Trader: Asset Price Action Is Trying To Lure You Back In… Don’t Be Fooled
Authored by Richard Breslow via Bloomberg,
On the face of it, financial markets are having an upbeat day. You don’t, and shouldn’t, have to believe that this signals the end of the financial challenges that the global economy still faces and yet welcome it. As long as it doesn’t race too far, too fast. Traders inevitably sacrifice location when they see something on the move and we all know what happens after that.
This shouldn’t be a moment when the primary motivation to trade is worry about missing out. Nevertheless, equity markets are up. The dollar down. Emerging markets have caught a bid and bond yields look a little closer to what would seem to jive with whatever we take to be current fundamentals. That’s not a bad thing to wake up to on a Friday morning at the end of a bleak week.
Will the pretty picture last?
Anyone who tells you the answer to that question is just guessing. It’s indisputable, however, that what the monetary and fiscal policy makers have just done is important and positive. Even better that none of them are declaring victory and they remain vigilant. At least we all know the answer to the question that always gets posed, “What keeps you up at night?” But don’t for a minute lose sight of the fact that the immediate future of the economy, and therefore what we must base our forecasts upon, is dictated by news we don’t, as yet, have any control over, or proper handle on.
However, if the recent policy actions can help ensure that the very functioning of markets can be put back on some familiar and stable footing, the way we respond to incoming news can work its way back to something we can claim to understand. And volatility will settle down over time. While painful, this will be helped, slowly, as some of the most extreme excesses of over leveraged and imprudent positioning is reduced. Which is a nice way of saying, stopped out.

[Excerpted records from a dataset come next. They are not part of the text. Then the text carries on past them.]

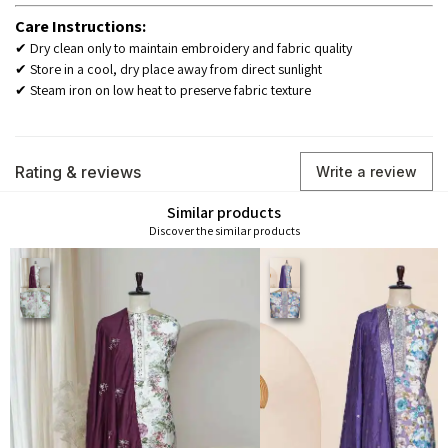
Care Instructions:
✔ Dry clean only to maintain embroidery and fabric quality
✔ Store in a cool, dry place away from direct sunlight
✔ Steam iron on low heat to preserve fabric texture
Rating & reviews
Write a review
Similar products
Discover the similar products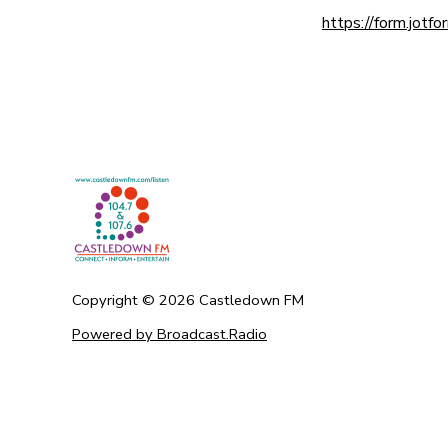
https://form.jo
Copyright ©
2026
Castledown FM
Powered by Broadcast.Radio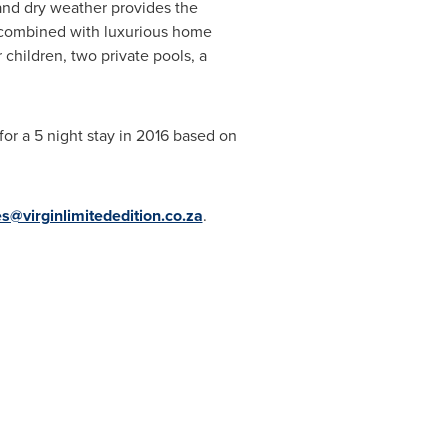
 and dry weather provides the
ak combined with luxurious home
children, two private pools, a
or a 5 night stay in 2016 based on
es@virginlimitededition.co.za
.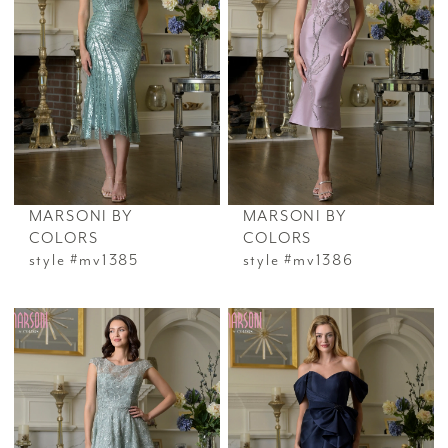
MARSONI BY
MARSONI BY
COLORS
COLORS
style #mv1385
style #mv1386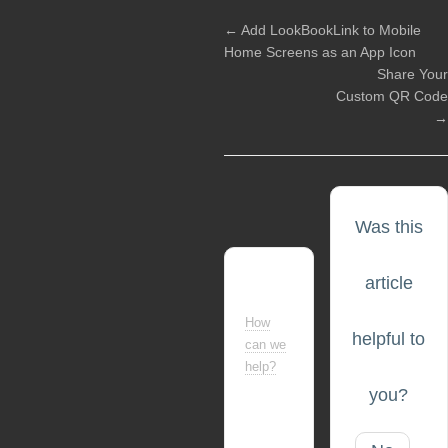
← Add LookBookLink to Mobile
Home Screens as an App Icon
Share Your
Custom QR Code
→
Was this
Still
article
stuck?
How
helpful to
can we
help?
Updated
you?
on
March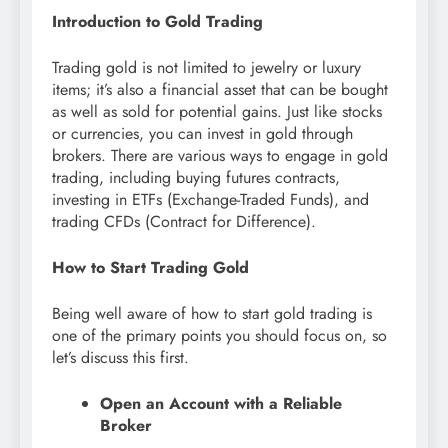
Introduction to Gold Trading
Trading gold is not limited to jewelry or luxury
items; it’s also a financial asset that can be bought
as well as sold for potential gains. Just like stocks
or currencies, you can invest in gold through
brokers. There are various ways to engage in gold
trading, including buying futures contracts,
investing in ETFs (Exchange-Traded Funds), and
trading CFDs (Contract for Difference).
How to Start Trading Gold
Being well aware of how to start gold trading is
one of the primary points you should focus on, so
let’s discuss this first.
Open an Account with a Reliable
Broker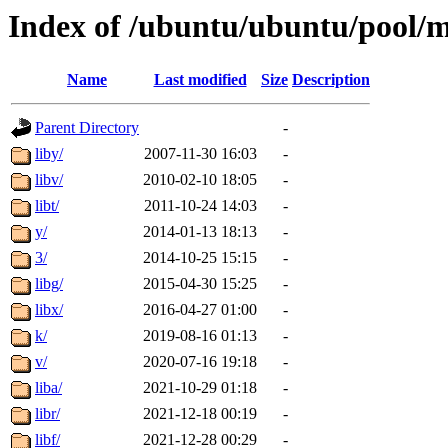
Index of /ubuntu/ubuntu/pool/m
Name
Last modified
Size
Description
Parent Directory
-
liby/
2007-11-30 16:03
-
libv/
2010-02-10 18:05
-
libt/
2011-10-24 14:03
-
y/
2014-01-13 18:13
-
3/
2014-10-25 15:15
-
libg/
2015-04-30 15:25
-
libx/
2016-04-27 01:00
-
k/
2019-08-16 01:13
-
v/
2020-07-16 19:18
-
liba/
2021-10-29 01:18
-
libr/
2021-12-18 00:19
-
libf/
2021-12-28 00:29
-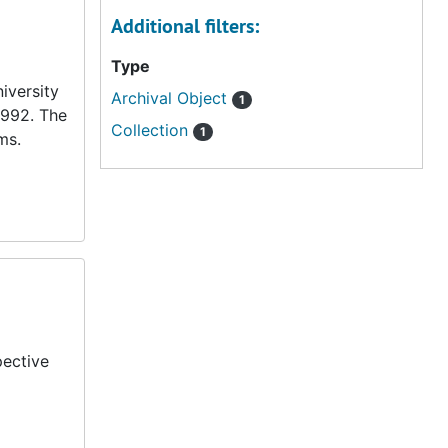
Additional filters:
Type
iversity
Archival Object
1
1992. The
Collection
1
ms.
pective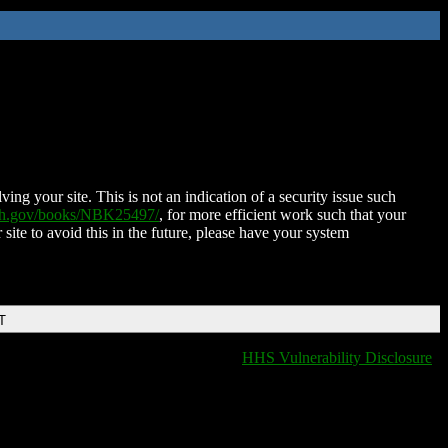
ing your site. This is not an indication of a security issue such
nih.gov/books/NBK25497/
, for more efficient work such that your
 site to avoid this in the future, please have your system
T
HHS Vulnerability Disclosure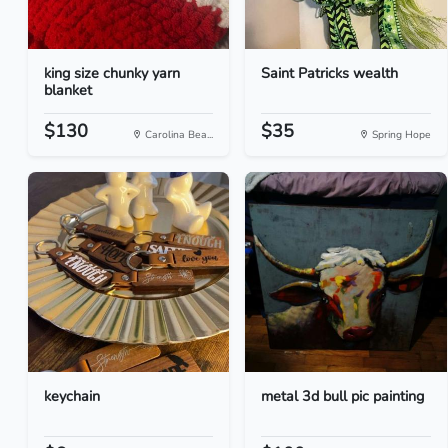
king size chunky yarn
Saint Patricks wealth
blanket
$130
$35
Carolina Bea...
Spring Hope
keychain
metal 3d bull pic painting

At this point, the worst thing that can happen is that investors are encouraged, forced, or on their own, rush back into the sort of positions that ultimately they have no control over and there are no bids for, when difficulties once again arise. Nerves are raw enough, that even as things get better, it won’t take a lot to provoke bouts of panic. It’s ironic that we all use charts and pattern recognition to make judgments about how the past can predict the future, yet never learn the lessons of our mistakes. The music always stops playing. Yet, we seem to assume the band is just on break.

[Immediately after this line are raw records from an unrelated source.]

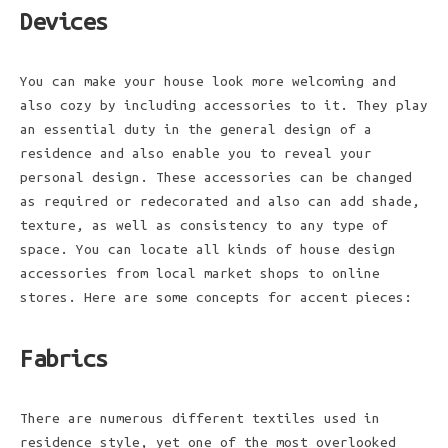
Devices
You can make your house look more welcoming and
also cozy by including accessories to it. They play
an essential duty in the general design of a
residence and also enable you to reveal your
personal design. These accessories can be changed
as required or redecorated and also can add shade,
texture, as well as consistency to any type of
space. You can locate all kinds of house design
accessories from local market shops to online
stores. Here are some concepts for accent pieces:
Fabrics
There are numerous different textiles used in
residence style, yet one of the most overlooked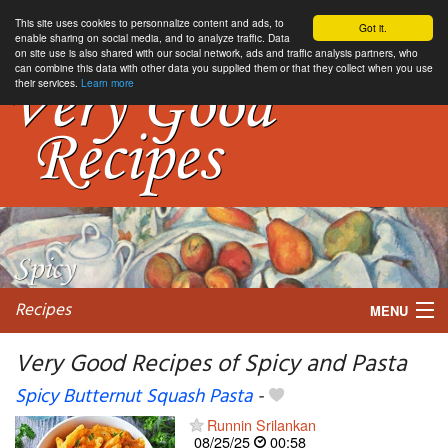
This site uses cookies to personnalize content and ads, to
Got it.
enable sharing on social media, and to analyze traffic. Data
on site use is also shared with our social network, ads and traffic analysis partners, who
can combine this data with other data you supplied them or that they collect when you use
their services.
Learn more
Recipes
MENU
Very Good Recipes of Spicy and Pasta
Spicy Butternut Squash Pasta
-
My favorite blogs
Runnin Srilankan
08/25/25
00:58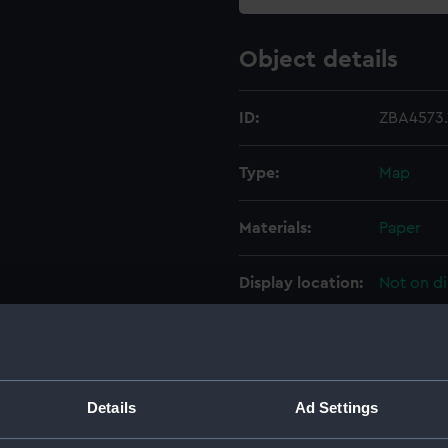
Object details
ID:
ZBA4573.
Type:
Map
Materials:
Paper
Display location:
Not on di
Creator:
Wilkins, 
Date made:
1952
Details
Ad Settings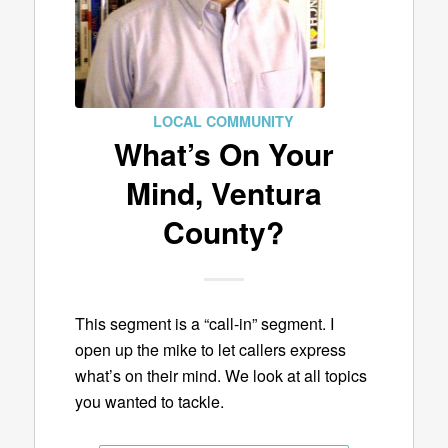
LOCAL COMMUNITY
What’s On Your
Mind, Ventura
County?
This segment is a “call-in” segment. I
open up the mike to let callers express
what’s on their mind. We look at all topics
you wanted to tackle.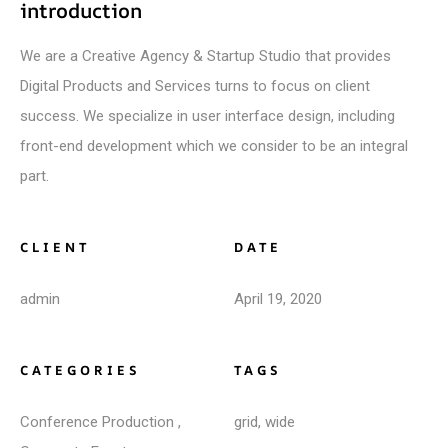
introduction
We are a Creative Agency & Startup Studio that provides
Digital Products and Services turns to focus on client
success. We specialize in user interface design, including
front-end development which we consider to be an integral
part.
CLIENT
DATE
admin
April 19, 2020
CATEGORIES
TAGS
Conference Production
,
grid
,
wide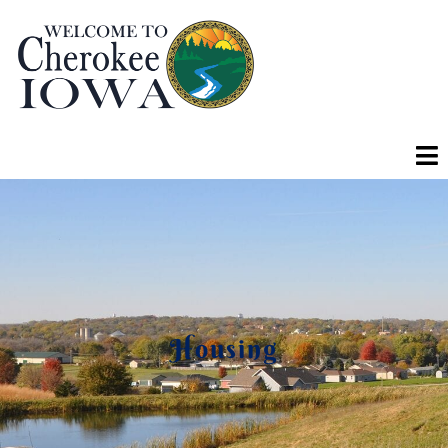
Housing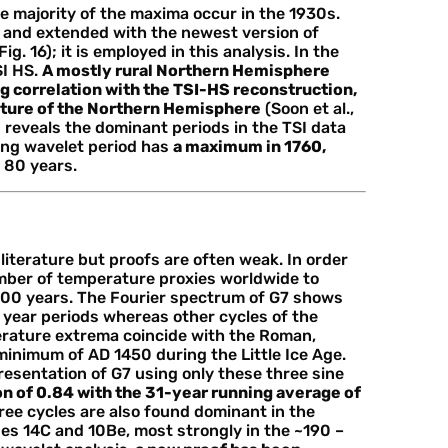
e majority of the maxima occur in the 1930s.
 and extended with the newest version of
g. 16); it is employed in this analysis. In the
SI HS.
A mostly rural Northern Hemisphere
g correlation with the TSI-HS reconstruction,
ature of the Northern Hemisphere
(Soon et al.,
m
reveals the dominant periods in the TSI data
ong wavelet period has
a maximum in 1760,
 80 years.
literature but proofs are often weak. In order
umber of temperature proxies worldwide to
000 years. The Fourier spectrum of G7 shows
year periods whereas other cycles of the
erature extrema coincide with the Roman,
minimum of AD 1450 during the Little Ice Age.
esentation of G7 using only these three sine
n of 0.84 with the 31-year running average of
ree cycles are also found dominant in the
es 14C and 10Be, most strongly in the ~190 –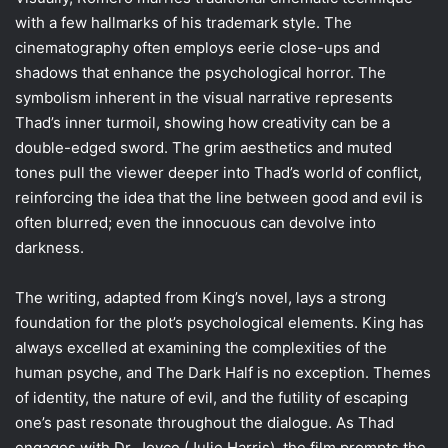
with a few hallmarks of his trademark style. The
cinematography often employs eerie close-ups and
shadows that enhance the psychological horror. The
symbolism inherent in the visual narrative represents
Thad’s inner turmoil, showing how creativity can be a
double-edged sword. The grim aesthetics and muted
tones pull the viewer deeper into Thad’s world of conflict,
reinforcing the idea that the line between good and evil is
often blurred; even the innocuous can devolve into
darkness.
The writing, adapted from King’s novel, lays a strong
foundation for the plot’s psychological elements. King has
always excelled at examining the complexities of the
human psyche, and The Dark Half is no exception. Themes
of identity, the nature of evil, and the futility of escaping
one’s past resonate throughout the dialogue. As Thad
engages with Dr. Joyce (Julie Harris), the film prompts the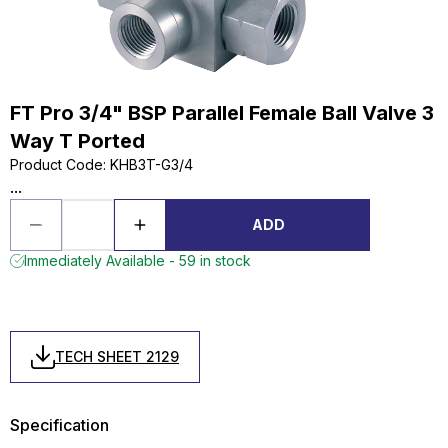
FT Pro 3/4" BSP Parallel Female Ball Valve 3
Way T Ported
Product Code
:
KHB3T-G3/4
...
ADD
Immediately Available - 59 in stock
TECH SHEET 2129
Specification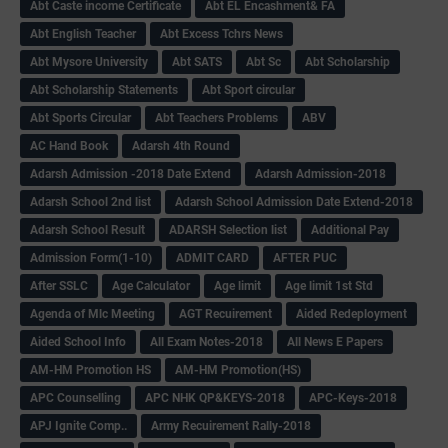
Abt Caste income Certificate
Abt EL Encashment& FA
Abt English Teacher
Abt Excess Tchrs News
Abt Mysore University
Abt SATS
Abt Sc
Abt Scholarship
Abt Scholarship Statements
Abt Sport circular
Abt Sports Circular
Abt Teachers Problems
ABV
AC Hand Book
Adarsh 4th Round
Adarsh Admission -2018 Date Extend
Adarsh Admission-2018
Adarsh School 2nd list
Adarsh School Admission Date Extend-2018
Adarsh School Result
ADARSH Selection list
Additional Pay
Admission Form(1-10)
ADMIT CARD
AFTER PUC
After SSLC
Age Calculator
Age limit
Age limit 1st Std
Agenda of Mlc Meeting
AGT Recuirement
Aided Redeployment
Aided School Info
All Exam Notes-2018
All News E Papers
AM-HM Promotion HS
AM-HM Promotion(HS)
APC Counselling
APC NHK QP&KEYS-2018
APC-Keys-2018
APJ Ignite Comp..
Army Recuirement Rally-2018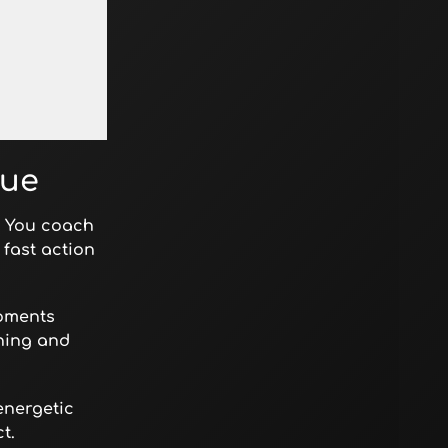
gue
g. You coach
fast action
moments
ining and
energetic
t.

We should also remember that volumes have been poor. Made all the more so with Japan off on holiday. Treasury futures traded extremely lightly in Asia. Equity turnover was better, but nothing to write home about. It’s a brave trader who wants to initiate new positions of any size going into the weekend, but model-driven strategies will still be getting signals. Hopefully rebalanced for the changes in volatility and P&L draw-down.

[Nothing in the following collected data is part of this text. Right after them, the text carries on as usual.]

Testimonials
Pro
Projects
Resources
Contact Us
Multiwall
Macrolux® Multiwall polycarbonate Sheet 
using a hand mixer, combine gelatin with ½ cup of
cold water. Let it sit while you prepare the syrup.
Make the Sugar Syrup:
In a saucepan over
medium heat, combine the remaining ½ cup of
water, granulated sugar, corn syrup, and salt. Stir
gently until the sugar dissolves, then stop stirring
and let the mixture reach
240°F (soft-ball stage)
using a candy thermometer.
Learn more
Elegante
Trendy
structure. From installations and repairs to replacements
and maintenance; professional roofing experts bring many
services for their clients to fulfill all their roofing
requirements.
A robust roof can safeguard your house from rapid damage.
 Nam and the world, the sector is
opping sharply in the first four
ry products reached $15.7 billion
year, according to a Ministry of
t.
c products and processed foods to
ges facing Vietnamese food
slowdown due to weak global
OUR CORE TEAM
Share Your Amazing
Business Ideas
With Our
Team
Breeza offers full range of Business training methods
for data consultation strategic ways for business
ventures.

But this could still be an interesting day. And not just because of the option expiries. The moves today have made some important short-term charts show signs of trying to tempt traders to try to catch the proverbial falling knife. If this was a normal period, we would be looking at all the double tops and bottoms, coming after extreme moves, and salivating to take a shot. And, indeed, it may prove too irresistible for some to resist. Especially as the most glaring examples — dollar, commodities, equities — all have liquid futures to play in.
Decent short-term technical cases to be made that these latest bounces could have some legs. Even if they are just corrections. And where stops should logically be placed is pretty clear. How much faith are you willing to place, once again, in policy makers? How many bad positions have been excised? Are you willing to assume that the bad news has already been priced in? There are lots of interesting questions to ask on a Friday. From home.